Aaptos papillata

Scientific classification
- Kingdom: Animalia
- Phylum: Porifera
- Class: Demospongiae
- Order: Suberitida
- Family: Suberitidae
- Genus: Aaptos
- Species: A. papillata
- Binomial name: Aaptos papillata (Keller, 1880)
- Synonyms: List Polymastia gleneni Descatoire, 1966; Tethyophaena silifica Schmidt, 1880; Tuberella papillata Keller, 1880;

= Aaptos papillata =

- Authority: (Keller, 1880)
- Synonyms: Polymastia gleneni Descatoire, 1966, Tethyophaena silifica Schmidt, 1880, Tuberella papillata Keller, 1880

Species of sponge

Aaptos papillata is a species of sea sponge belonging to the family Suberitidae. This species was first described in 1880. It is native to the northeastern Atlantic Ocean, the English Channel and the Mediterranean Sea.

==Description==
Aaptos papillata is a massive sponge growing in a domed shape, the smooth velvety surface being densely covered in small, low nipples. The oscula through which water exits are small and few in number. The colour of this sponge is pink flushed with purple, the nipples being paler. The interior is creamy-pink in the middle and yellowish-ochre near the surface, which is often obscured by sand and shell fragments. The consistency is firm but elastic.

==Biology==
Like most species of sponge, Aaptos papillata is a filter feeder.

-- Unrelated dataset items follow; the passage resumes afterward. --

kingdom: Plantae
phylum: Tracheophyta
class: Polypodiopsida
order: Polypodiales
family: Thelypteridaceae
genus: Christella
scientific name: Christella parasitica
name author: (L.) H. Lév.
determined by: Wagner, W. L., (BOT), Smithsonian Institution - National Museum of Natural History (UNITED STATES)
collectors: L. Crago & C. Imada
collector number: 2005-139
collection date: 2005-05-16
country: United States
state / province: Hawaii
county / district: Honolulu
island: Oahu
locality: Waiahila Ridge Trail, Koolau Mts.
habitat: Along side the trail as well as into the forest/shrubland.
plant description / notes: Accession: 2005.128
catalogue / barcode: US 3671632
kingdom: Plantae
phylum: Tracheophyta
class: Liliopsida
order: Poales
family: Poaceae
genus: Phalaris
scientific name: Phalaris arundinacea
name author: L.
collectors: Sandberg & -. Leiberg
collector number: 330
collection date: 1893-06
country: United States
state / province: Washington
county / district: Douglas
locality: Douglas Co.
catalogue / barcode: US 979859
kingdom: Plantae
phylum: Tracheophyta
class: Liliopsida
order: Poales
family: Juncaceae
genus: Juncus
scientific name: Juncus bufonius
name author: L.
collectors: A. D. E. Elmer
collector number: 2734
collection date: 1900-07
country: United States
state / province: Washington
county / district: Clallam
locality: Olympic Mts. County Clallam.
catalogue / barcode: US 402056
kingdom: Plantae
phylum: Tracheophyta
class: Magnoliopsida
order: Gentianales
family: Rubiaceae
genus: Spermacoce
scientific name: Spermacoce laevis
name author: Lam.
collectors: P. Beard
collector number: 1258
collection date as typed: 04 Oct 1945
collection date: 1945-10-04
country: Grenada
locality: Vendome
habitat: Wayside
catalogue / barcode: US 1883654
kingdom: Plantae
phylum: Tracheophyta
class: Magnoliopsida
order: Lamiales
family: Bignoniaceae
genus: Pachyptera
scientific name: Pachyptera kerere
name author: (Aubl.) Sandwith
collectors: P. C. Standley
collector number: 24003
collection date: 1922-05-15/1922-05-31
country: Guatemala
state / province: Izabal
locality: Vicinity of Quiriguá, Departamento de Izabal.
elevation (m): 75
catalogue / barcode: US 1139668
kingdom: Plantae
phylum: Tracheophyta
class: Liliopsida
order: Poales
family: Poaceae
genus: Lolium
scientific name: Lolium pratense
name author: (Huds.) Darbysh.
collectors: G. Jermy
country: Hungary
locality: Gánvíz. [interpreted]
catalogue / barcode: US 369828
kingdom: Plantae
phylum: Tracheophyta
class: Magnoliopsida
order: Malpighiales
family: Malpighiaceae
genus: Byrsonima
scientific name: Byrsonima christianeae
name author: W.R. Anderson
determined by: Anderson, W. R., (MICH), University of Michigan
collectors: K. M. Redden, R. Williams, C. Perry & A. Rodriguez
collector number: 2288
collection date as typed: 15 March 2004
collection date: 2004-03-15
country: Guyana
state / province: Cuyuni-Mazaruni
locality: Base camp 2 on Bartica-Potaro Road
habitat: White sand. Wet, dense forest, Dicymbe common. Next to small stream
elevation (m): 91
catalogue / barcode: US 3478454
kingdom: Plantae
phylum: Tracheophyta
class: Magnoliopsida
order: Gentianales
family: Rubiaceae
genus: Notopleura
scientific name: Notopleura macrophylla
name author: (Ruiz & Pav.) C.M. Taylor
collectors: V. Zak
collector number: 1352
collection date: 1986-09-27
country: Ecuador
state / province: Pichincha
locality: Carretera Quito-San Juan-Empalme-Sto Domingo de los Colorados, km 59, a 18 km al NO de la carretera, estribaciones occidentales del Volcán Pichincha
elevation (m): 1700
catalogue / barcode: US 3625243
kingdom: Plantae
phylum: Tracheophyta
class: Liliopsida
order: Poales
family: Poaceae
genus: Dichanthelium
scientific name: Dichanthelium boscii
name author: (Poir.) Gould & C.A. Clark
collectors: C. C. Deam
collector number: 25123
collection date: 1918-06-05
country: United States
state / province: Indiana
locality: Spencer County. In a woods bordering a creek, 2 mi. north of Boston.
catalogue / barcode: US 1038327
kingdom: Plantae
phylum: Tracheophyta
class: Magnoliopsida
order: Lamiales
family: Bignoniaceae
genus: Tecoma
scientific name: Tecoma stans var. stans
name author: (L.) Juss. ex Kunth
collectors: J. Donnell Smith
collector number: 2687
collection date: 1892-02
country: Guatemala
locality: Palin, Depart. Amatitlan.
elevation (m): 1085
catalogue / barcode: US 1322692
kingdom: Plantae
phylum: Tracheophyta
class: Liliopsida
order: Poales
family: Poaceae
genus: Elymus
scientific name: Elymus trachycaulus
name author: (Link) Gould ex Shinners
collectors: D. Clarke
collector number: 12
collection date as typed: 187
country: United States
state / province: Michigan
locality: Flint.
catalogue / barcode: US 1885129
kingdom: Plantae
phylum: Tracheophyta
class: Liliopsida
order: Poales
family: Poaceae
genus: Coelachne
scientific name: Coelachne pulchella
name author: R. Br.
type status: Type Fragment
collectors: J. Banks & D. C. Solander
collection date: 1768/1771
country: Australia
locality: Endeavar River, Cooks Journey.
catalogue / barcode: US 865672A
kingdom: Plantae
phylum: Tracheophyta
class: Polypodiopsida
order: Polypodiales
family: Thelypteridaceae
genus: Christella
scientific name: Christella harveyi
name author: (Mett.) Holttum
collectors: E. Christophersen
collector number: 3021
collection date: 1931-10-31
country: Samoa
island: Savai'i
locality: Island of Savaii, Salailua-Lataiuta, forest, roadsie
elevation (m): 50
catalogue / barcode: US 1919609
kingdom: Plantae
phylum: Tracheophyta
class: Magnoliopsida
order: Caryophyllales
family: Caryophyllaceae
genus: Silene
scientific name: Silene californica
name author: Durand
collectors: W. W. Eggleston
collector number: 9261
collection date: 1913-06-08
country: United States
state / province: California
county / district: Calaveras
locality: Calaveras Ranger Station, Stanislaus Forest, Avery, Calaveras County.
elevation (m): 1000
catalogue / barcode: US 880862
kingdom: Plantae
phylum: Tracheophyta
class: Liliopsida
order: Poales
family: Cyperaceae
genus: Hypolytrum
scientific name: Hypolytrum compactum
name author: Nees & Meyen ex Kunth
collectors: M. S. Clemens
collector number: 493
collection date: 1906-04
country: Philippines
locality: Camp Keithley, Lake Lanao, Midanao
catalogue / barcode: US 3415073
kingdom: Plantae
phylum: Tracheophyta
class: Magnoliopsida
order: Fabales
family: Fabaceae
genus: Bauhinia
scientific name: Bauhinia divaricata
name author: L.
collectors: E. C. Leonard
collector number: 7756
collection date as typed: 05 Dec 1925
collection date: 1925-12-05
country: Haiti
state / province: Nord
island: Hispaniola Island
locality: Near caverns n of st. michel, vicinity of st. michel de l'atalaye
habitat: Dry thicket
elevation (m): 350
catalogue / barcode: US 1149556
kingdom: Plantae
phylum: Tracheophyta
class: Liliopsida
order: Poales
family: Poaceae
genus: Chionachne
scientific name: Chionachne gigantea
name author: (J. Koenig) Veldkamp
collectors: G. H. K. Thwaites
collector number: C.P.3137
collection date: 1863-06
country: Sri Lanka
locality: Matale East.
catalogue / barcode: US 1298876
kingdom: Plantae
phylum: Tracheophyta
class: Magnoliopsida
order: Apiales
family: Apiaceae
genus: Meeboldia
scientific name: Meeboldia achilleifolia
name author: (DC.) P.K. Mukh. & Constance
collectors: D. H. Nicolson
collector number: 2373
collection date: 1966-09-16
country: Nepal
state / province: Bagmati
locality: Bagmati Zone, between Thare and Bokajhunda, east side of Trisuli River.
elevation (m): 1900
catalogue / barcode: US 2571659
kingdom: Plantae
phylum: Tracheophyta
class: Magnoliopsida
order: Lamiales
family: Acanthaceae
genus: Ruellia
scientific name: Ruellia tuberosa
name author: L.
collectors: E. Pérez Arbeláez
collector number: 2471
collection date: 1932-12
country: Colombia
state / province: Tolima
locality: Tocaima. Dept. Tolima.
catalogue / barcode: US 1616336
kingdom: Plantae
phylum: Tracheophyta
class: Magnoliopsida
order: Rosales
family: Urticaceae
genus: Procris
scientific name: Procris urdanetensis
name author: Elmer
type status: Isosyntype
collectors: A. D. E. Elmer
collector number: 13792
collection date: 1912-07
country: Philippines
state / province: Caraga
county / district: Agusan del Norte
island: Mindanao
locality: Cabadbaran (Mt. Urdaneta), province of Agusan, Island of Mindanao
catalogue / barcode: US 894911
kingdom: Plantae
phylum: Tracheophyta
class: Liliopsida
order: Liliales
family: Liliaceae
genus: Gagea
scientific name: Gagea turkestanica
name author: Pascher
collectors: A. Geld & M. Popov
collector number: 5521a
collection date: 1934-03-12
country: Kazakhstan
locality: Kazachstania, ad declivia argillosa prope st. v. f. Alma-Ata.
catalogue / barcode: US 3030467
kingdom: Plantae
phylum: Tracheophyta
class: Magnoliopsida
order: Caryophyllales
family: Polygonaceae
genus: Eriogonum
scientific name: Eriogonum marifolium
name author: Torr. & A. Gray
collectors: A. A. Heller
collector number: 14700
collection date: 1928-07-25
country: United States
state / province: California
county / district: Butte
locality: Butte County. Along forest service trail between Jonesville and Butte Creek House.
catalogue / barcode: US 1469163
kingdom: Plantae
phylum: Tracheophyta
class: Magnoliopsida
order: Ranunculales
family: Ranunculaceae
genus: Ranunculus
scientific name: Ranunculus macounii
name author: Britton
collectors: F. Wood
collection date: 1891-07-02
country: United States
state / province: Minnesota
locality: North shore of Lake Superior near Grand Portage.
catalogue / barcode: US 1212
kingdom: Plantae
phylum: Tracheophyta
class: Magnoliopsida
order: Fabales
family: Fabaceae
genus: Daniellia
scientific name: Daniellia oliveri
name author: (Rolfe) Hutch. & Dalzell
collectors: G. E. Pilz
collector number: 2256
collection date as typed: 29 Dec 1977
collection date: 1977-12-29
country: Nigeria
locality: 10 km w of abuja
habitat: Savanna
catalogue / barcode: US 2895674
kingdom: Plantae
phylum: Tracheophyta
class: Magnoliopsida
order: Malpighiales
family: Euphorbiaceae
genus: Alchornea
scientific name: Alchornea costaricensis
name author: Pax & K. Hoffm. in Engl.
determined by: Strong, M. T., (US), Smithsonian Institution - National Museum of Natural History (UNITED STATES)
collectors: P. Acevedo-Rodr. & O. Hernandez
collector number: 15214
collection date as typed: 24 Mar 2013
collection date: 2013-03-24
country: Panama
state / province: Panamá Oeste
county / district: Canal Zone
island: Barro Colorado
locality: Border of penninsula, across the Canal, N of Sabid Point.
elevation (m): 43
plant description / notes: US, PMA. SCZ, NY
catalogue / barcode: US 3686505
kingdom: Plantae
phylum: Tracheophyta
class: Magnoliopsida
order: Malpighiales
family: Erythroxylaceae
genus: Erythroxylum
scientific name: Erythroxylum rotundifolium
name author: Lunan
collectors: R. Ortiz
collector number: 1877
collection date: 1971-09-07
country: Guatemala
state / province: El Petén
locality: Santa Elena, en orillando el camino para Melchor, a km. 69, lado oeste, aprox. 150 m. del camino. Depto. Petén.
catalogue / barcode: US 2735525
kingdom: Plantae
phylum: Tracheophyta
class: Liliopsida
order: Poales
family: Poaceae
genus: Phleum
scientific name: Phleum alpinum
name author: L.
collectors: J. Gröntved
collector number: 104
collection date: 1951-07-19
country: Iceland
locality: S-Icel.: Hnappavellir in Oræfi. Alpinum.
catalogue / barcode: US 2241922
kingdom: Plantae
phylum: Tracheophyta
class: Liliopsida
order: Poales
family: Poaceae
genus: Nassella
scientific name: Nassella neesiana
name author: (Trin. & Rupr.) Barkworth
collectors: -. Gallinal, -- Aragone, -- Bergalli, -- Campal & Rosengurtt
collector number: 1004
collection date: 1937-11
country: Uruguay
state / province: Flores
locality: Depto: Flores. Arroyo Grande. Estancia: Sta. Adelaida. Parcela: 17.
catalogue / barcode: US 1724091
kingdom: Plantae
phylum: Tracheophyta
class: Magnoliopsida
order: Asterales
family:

Water passes in through pores, food particles are filtered out and the water passes out through the oscula. It feeds on bacteria and small planktonic particles not exceeding three microns in diameter. Its means of reproduction have not been studied but it is likely to be similar to other members of its family. Sponges are generally hermaphrodite; sexual reproduction is by the release of gametes into the water column; asexual reproduction may be by budding, or by detachment of fragments of sponge.